Saying Yes — A Personal Note


Say yes to everything, shirk nothing, don’t try to lie to yourself. You are not a solid citizen, you are not a Greek, you are not harmonious, or the master of yourself, you are a bird in the storm. Let it storm!


—Hermann Hesse


The day’s light is fading. The silence is palpable. So are the doubts and the anxiety. But not the questions. They buzz loudly, incessantly, urgently. The mind craves answers, assurances, plausible expectations, comforting hopes. Hell, even some remotely tenable conjectures will do. But none are to be had.

Live long enough and at some point, likely more than once, you will find yourself facing some version of this situation: your day starts like any other, then something unexpected happens that changes everything. By the day’s end, one thought looms more vividly in your mind than any other: your life as you knew it is no longer and will never be again.

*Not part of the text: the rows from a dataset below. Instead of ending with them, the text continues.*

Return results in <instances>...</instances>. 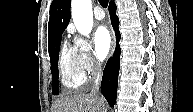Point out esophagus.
Wrapping results in <instances>:
<instances>
[{
    "label": "esophagus",
    "instance_id": "obj_1",
    "mask_svg": "<svg viewBox=\"0 0 193 112\" xmlns=\"http://www.w3.org/2000/svg\"><path fill=\"white\" fill-rule=\"evenodd\" d=\"M115 43H116V36H115V33L113 32V46H112V51H114Z\"/></svg>",
    "mask_w": 193,
    "mask_h": 112
}]
</instances>
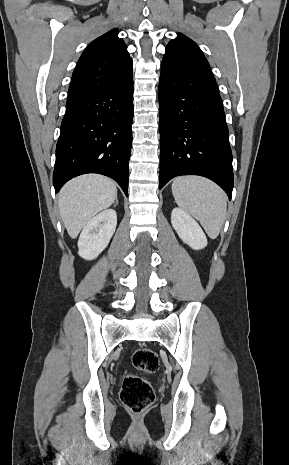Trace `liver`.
I'll return each instance as SVG.
<instances>
[{
    "label": "liver",
    "instance_id": "liver-1",
    "mask_svg": "<svg viewBox=\"0 0 289 465\" xmlns=\"http://www.w3.org/2000/svg\"><path fill=\"white\" fill-rule=\"evenodd\" d=\"M117 198L116 184L109 178L88 174L69 181L59 193V212L71 238Z\"/></svg>",
    "mask_w": 289,
    "mask_h": 465
}]
</instances>
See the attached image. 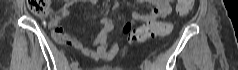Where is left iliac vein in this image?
I'll return each instance as SVG.
<instances>
[{
	"label": "left iliac vein",
	"instance_id": "obj_1",
	"mask_svg": "<svg viewBox=\"0 0 238 70\" xmlns=\"http://www.w3.org/2000/svg\"><path fill=\"white\" fill-rule=\"evenodd\" d=\"M143 70H149V68L145 66V67L143 68Z\"/></svg>",
	"mask_w": 238,
	"mask_h": 70
}]
</instances>
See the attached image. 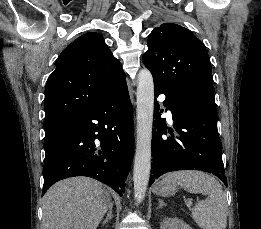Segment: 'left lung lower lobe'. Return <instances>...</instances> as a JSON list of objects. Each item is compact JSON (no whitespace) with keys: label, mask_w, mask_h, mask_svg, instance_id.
Listing matches in <instances>:
<instances>
[{"label":"left lung lower lobe","mask_w":261,"mask_h":229,"mask_svg":"<svg viewBox=\"0 0 261 229\" xmlns=\"http://www.w3.org/2000/svg\"><path fill=\"white\" fill-rule=\"evenodd\" d=\"M155 97L166 95L164 105L170 109L174 129L167 135V124L161 118L155 99L152 148L155 154L149 186L162 174L196 169L218 176L225 185L227 178L222 162V144L217 131L215 101L192 92L171 91L154 83Z\"/></svg>","instance_id":"left-lung-lower-lobe-1"}]
</instances>
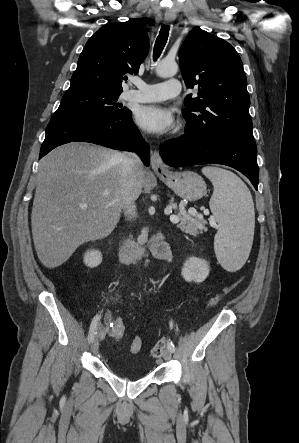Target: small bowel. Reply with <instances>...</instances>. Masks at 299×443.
Masks as SVG:
<instances>
[{
    "mask_svg": "<svg viewBox=\"0 0 299 443\" xmlns=\"http://www.w3.org/2000/svg\"><path fill=\"white\" fill-rule=\"evenodd\" d=\"M165 260H171V254L168 253L164 257H162ZM112 321V313L110 310H107L105 313V325H102L99 329V337L101 339L105 338L108 335L109 325L111 326Z\"/></svg>",
    "mask_w": 299,
    "mask_h": 443,
    "instance_id": "c3829d8e",
    "label": "small bowel"
}]
</instances>
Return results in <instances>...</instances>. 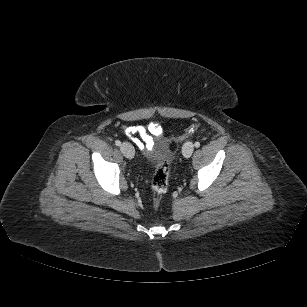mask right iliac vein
Wrapping results in <instances>:
<instances>
[{
  "mask_svg": "<svg viewBox=\"0 0 307 307\" xmlns=\"http://www.w3.org/2000/svg\"><path fill=\"white\" fill-rule=\"evenodd\" d=\"M120 150L126 158L132 159L134 157V153H135L134 148L130 143H126V142L123 143L120 146Z\"/></svg>",
  "mask_w": 307,
  "mask_h": 307,
  "instance_id": "1",
  "label": "right iliac vein"
}]
</instances>
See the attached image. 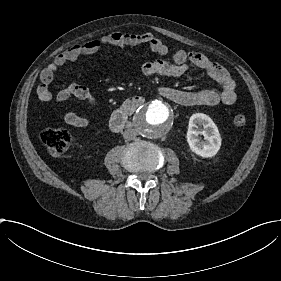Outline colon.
<instances>
[{"label":"colon","mask_w":281,"mask_h":281,"mask_svg":"<svg viewBox=\"0 0 281 281\" xmlns=\"http://www.w3.org/2000/svg\"><path fill=\"white\" fill-rule=\"evenodd\" d=\"M231 121L234 126L243 127L247 123V117L244 113L237 112L232 115ZM41 140L53 157L63 154L74 144L70 132L64 128L44 130L41 134Z\"/></svg>","instance_id":"obj_1"}]
</instances>
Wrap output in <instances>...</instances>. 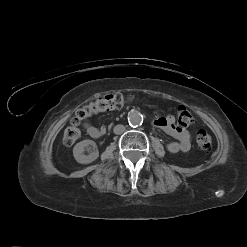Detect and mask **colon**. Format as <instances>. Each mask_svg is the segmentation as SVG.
Returning <instances> with one entry per match:
<instances>
[{"mask_svg":"<svg viewBox=\"0 0 247 247\" xmlns=\"http://www.w3.org/2000/svg\"><path fill=\"white\" fill-rule=\"evenodd\" d=\"M131 101V97H125L121 93L108 94L96 99L78 109L71 120V125L67 127L63 134V143L66 146L73 145L80 137L79 125L94 114L119 110ZM193 115L183 106L178 108V124L181 127H189L194 123ZM197 146L202 150H208L212 144V138L205 130H199L196 134Z\"/></svg>","mask_w":247,"mask_h":247,"instance_id":"colon-1","label":"colon"}]
</instances>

Tomorrow will be very different from today, and you have no idea how.

The questions come unbidden, indignant, demanding, as if a part of your brain is angry with another part for owing it answers it has but refuses stubbornly to give. After a while, you surrender, fatigued and cognitively drained, and all questions finally blur and merge into one: now what?

Despite its pithiness, “now what?” is neither a simple nor a trivial question. It is in fact where one of the greatest questions of philosophy—how best to live—meets practical reality, one decision at a time. As any good existentialist will tell you, there are two ways to answer it: authentically or inauthentically.

To answer authentically is to consider the implications of every possible choice available to you—including those that are difficult, impractical, risky, or that may be offensive to others—and to choose the one that most closely aligns with your own values and sense of self: who you are, what you believe, how you wish to live, what is important to you, the things that make (or could make) your life more meaningful and interesting.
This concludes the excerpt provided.